You can also stop at the cute Les Coquelicots café for a quick bite of drink – it’s impossible to miss because it’s the only one in town! If you’re lucky, Chateau Redortir, the tasting room across the street from the parking lot may be open. I hear it is worth a visit, but it was unfortunately closed during my swing through town.
Domaine de Coyeux
The short drive from Suzette to Domaine de Coyeux brings a drop in elevation and a twisting road with great views of the mountains. Each time I thought I’d found the perfect view, an even better one appeared three minutes later. Actually arriving at Domaine de Coyeux brings what are probably the best views as the Dentelles jut up from just behind these extensive vineyards.
Inside the little tasting room, you are likely to be asked whether you prefer wines that are ready-to-drink or those that need a bit of aging. An answer of “both” will let you taste the full range the winery has to offer. I walked away with a bottle of the Beaumes de Venise Cru des Cotes du Rhone, a brilliant blend of Grenache, Syrah, and Mourvedre. A bottle of their Muscat Recolte was consumed before we even made it home.
Domaine de Durban
A 10-minute drive in the direction of Beaumes de Venise brings you to Domaine de Durban. The wines here are good and particularly inexpensive. It’s almost impossible to beat a €5 bottle of Viognier (especially since Viognier is one of my favorites). The Viognier-Chardonnay is also a winner. Less ideal is the distracted and somewhat disinterested staff, which makes a visit to Domaine de Coyeux a better choice if your time is limited.
Gigondas
A 20-minute drive northwest (D-90 to D-7 to D-80) leads to the charming, red-wine-producing town of Gigondas. The main square offers several good tasting opportunities. Le Caveau de Gigondas is the best, offering bottles filled directly from the barrel. Even near the end of the day, it was a bustling place filled with plenty of people asking about the different blends and the earthy character of the local wines.

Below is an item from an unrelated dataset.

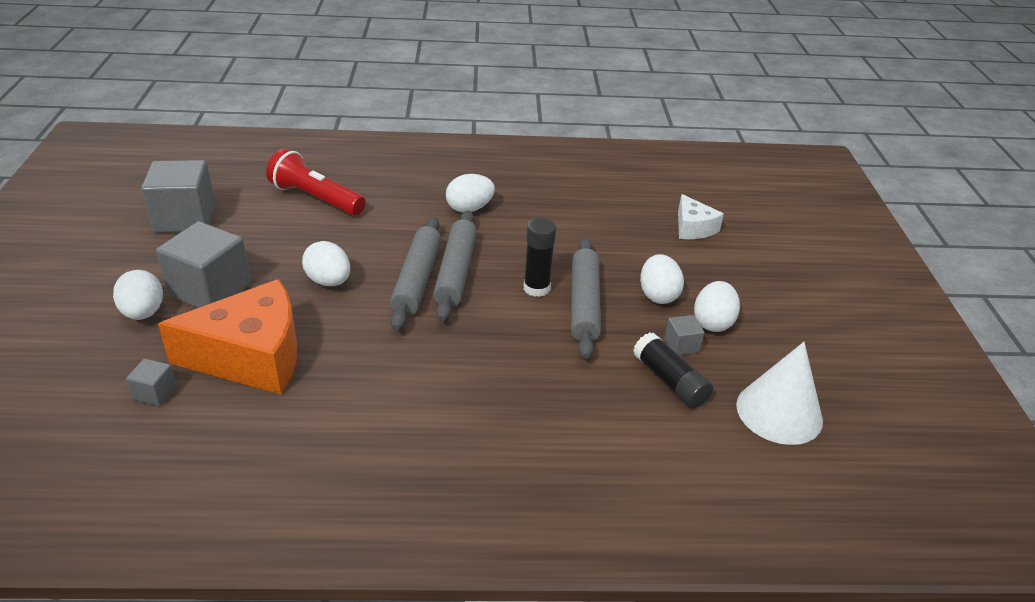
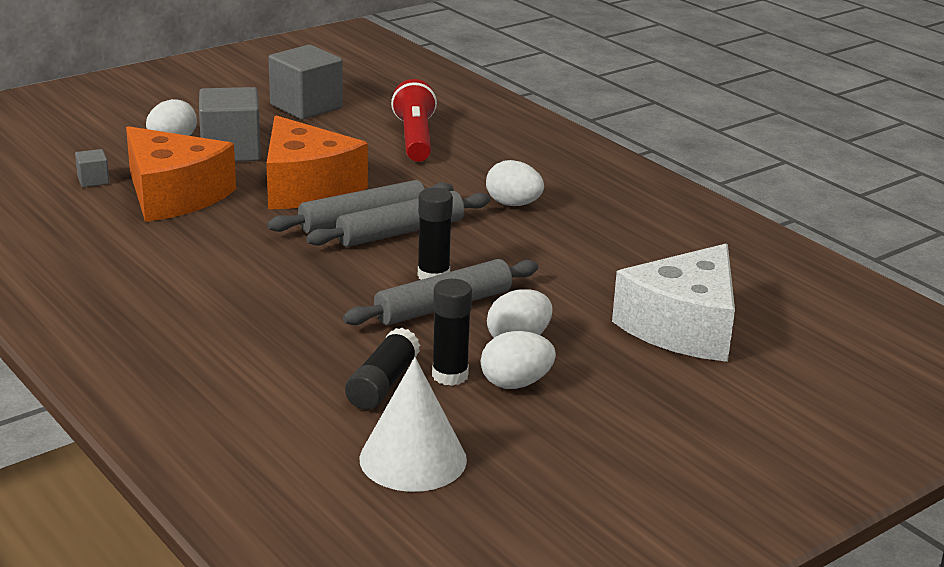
camera: 55 degrees right, 10 degrees down
(329, 281) = (306, 187): white egg -> orange cheese
(681, 345) = (450, 375): grey cube -> black glue stick
(693, 228) = (684, 327): white cheese -> white cheese, size x1.96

It would be easy to spend the night in Gigondas or to drive the 15 minutes back to Seguret where the drive started. Larger Vaison la Romaine a bit further north provides more options and the benefits of a bigger town.
Have you visited the Cotes du Rhone? I would love to hear about your experience.

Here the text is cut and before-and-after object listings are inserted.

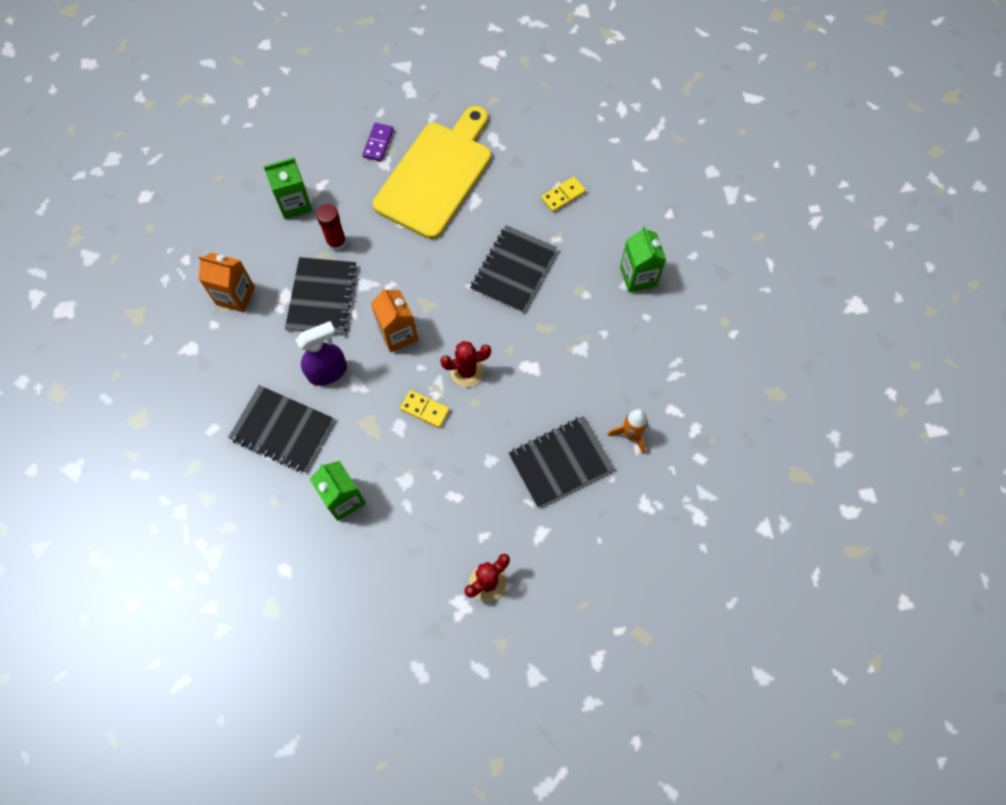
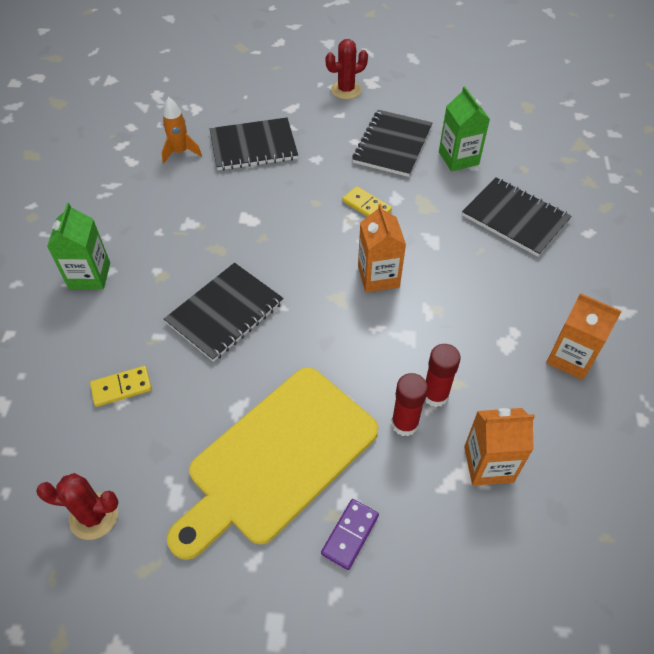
camera: 165 degrees left, 15 degrees down
(295, 203) = (488, 464): green carton -> orange carton
(322, 298) = (461, 332): black notebook -> black notebook (392, 145)
(328, 372) = (462, 257): purple spray bottle -> none
(355, 217) = (404, 424): none -> red glue stick
(467, 371) = (314, 228): red cactus -> red cactus (94, 516)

Laura Longwell is an award-winning travel blogger and photographer. Since founding Travel Addicts in 2008, she has written hundreds of articles that help over 3 million people a year get the most out of their travel. In that time, she has visited nearly 60 countries on 5 continents, often returning to favorite destinations over and over again. She has a deep love of history, uncovering unexpected attractions, and trying all the good food a place has to offer.

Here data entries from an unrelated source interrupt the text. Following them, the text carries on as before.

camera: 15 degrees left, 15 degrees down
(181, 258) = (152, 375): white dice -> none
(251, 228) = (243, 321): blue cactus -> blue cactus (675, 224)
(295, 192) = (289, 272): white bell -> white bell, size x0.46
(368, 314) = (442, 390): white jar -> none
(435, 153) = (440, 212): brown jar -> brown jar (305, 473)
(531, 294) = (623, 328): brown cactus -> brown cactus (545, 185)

In addition to Travel Addicts, Laura runs a site about her hometown of Philadelphia—Guide to Philly—which chronicles unique things to do and places to see around southeastern Pennsylvania. Her travel tips and advice appear across the web.
Martha Jones
Saturday 3rd of September 2022
Given time for 2-3 tastings, approx. how long does it take to make the loop? We’re staying in Avignon.
Laura Longwell
Saturday 3rd of September 2022
I would estimate 6-7 hours, depending on whether/how often you stop for photos along the way.
Kate
Monday 15th of April 2019
May I ask, is it typical for French wineries to charge a tasting fee? If so, what is the range in the Rhone area? If not, what is the etiquette on tips, buying a bottle, etc.
Laura Longwell
Monday 15th of April 2019
We've been to three wine regions in France so far--Alsace, Cotes du Rhone, and Bordeaux. In the first two, the tastings were free. Many wineries in Bordeaux do charge, but those visits are often accompanied by personal tours of the vineyards, barrel rooms, etc. It is always good etiquette to buy a bottle if you're given a free tasting, but it's not obligatory. I've never seen tipping.
Lauren
Wednesday 25th of October 2017
Did you have to make appointments for these wineries?
Laura Longwell
Wednesday 25th of October 2017
Hi, Lauren. The wineries were generally open for tastings and I didn't find any where I needed an appointment.